Ob das wieder nur eine Extra-Tour der eigenwilligen Franzosen ist, die sich sogar per Gesetztentwurf gegen jegliche angloamerikanische Einflüsse auf ihre Sprache gewehrt haben, sei dahin gestellt. Aber womöglich ist die Idee, piependen und wimmernden Handys während Konzert-, Theater oder Kinoveranstaltungen zumindest akkustisch den Garaus zu machen, gar keine schlechte Idee? Trotz Zeitgeist und allgemeiner Akzeptanz von mobilen Geräten nervt doch kaum etwas mehr, als Handygebimmel und trivialen Gesprächen in unmöglichen Situationen und an unpassenden Orten beiwohnen zu müssen. Kinovorstellungen oder eine zunächst entspannte Zugfahrt werden dann ein Angang.

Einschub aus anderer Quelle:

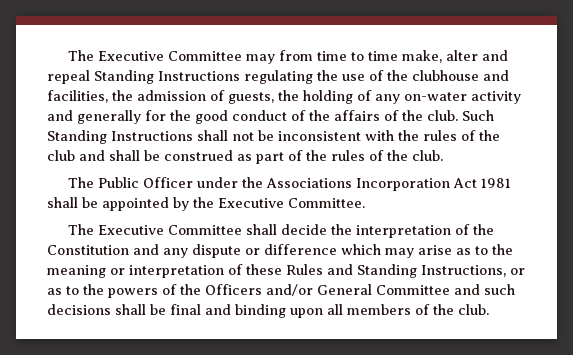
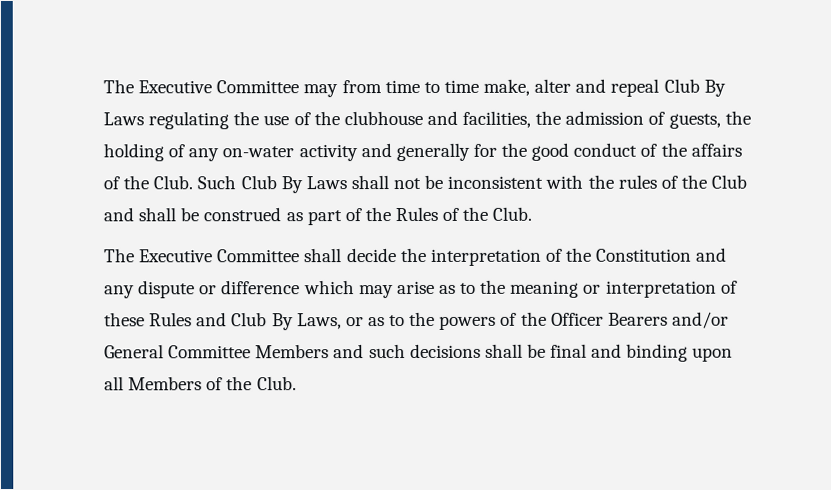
[94,70,240,84] Standing Instructions -> [663,78,726,97] [103,112,144,126] Club By Laws
[427,110,494,121] [47,130,193,144] club. Such Standing Instructions -> [153,175,347,194] Club. Such Club By Laws
[47,150,75,161] club -> [711,174,748,189] Club
[331,150,443,161] [68,177,512,191] [47,197,365,211] rules of the club. // The Public Officer under the Associations Incorporation Act 1981 shall be appointed by the Executive Committee. -> [395,206,533,222] Rules of the Club.
[357,264,506,278] Standing Instructions, -> [231,312,342,331] Club By Laws,
[205,284,262,295] Officers -> [550,312,668,326] Officer Bearers
(450, 290) none -> [255,344,330,359] Members
[347,304,489,315] members of the club. -> [128,376,297,391] Members of the Club.

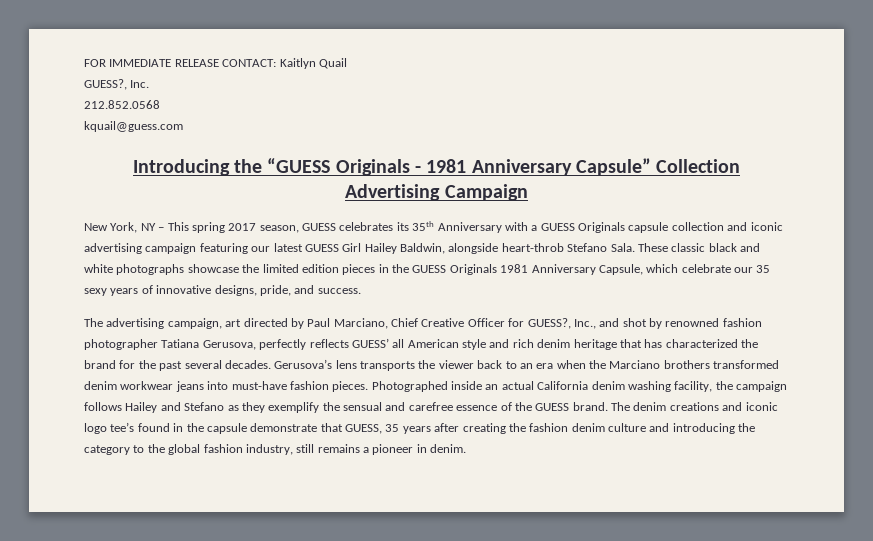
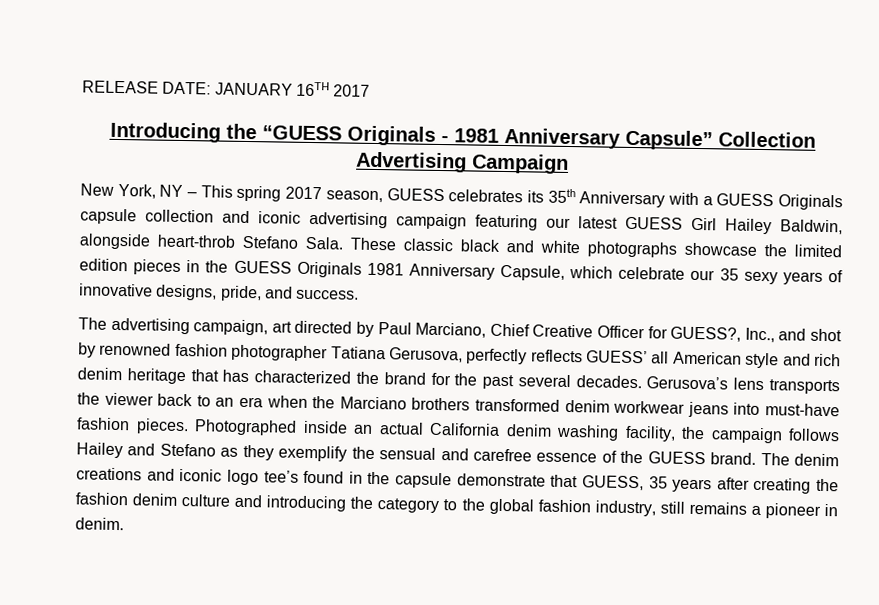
[84,58,347,69] [84,79,150,90] [84,100,160,109] [84,121,183,132] FOR IMMEDIATE RELEASE CONTACT: Kaitlyn Quail // GUESS?, Inc. // 212.852.0568 // kquail@guess.com -> [82,80,371,97] RELEASE DATE: JANUARY 16TH 2017

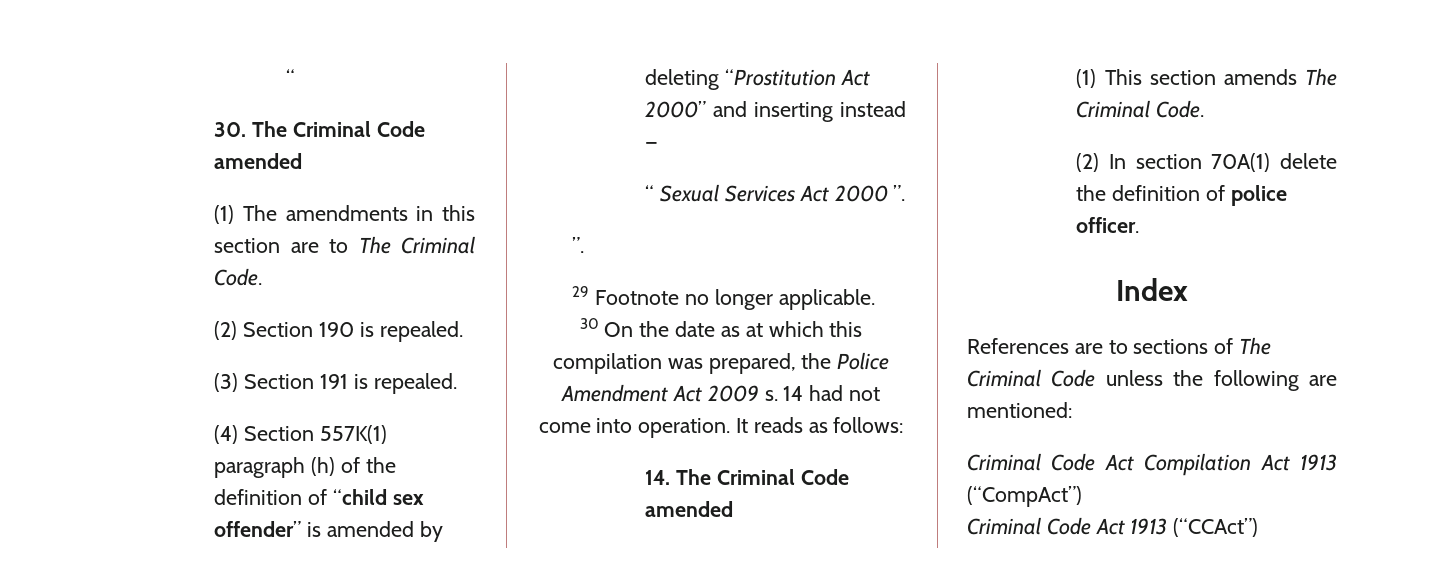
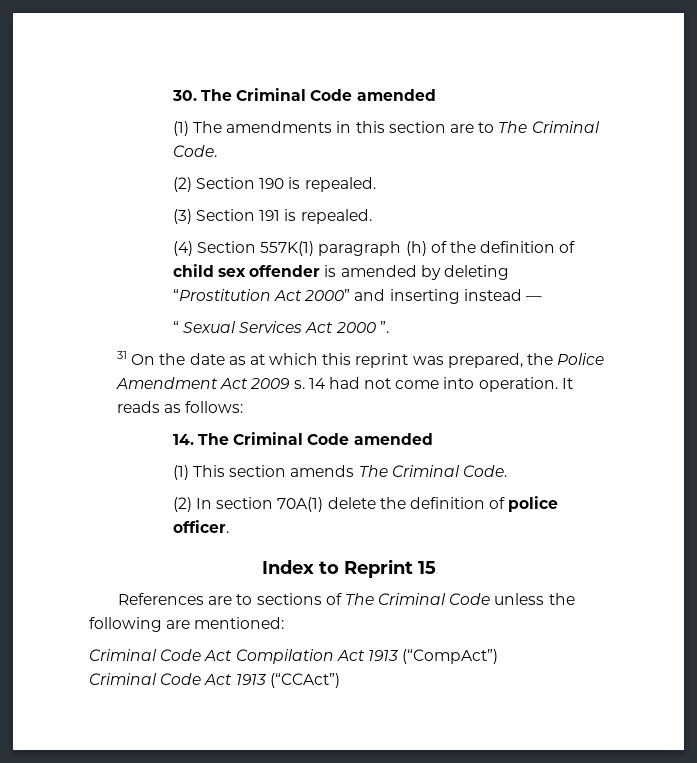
[285,69,295,85] “ // -> (171, 95) none
[332,489,424,505] [214,521,302,537] “child sex offender” -> [172,264,321,277] child sex offender
[572,237,585,253] [572,286,875,310] [579,318,599,329] ”. // 29 Footnote no longer applicable. // 30 -> [116,351,127,359] 31
[552,353,662,374] compilation -> [355,353,409,368] reprint
(1188, 289) none -> [318,559,436,578] to Reprint 15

Da schließt sich gleich die Frage an, ob man das Gesetz nicht ausweiten sollte? Fiepende Handys während einer Hochzeitszeremonie oder schlimmstenfalls einer Trauerfeier sind unnötig und geschmacklos. Also muss der Handy-Störsender auch hier eingesetzt werden, oder? Andererseits wer soll das entscheiden, und wie weit darf man gehen? Sinnvoller wäre es doch, alle Nutzer davon zu überzeugen, dass sie ihr Handy bei Veranstaltungen jedweder Art vorher aus- und dafür ihre Mailbox einschalten.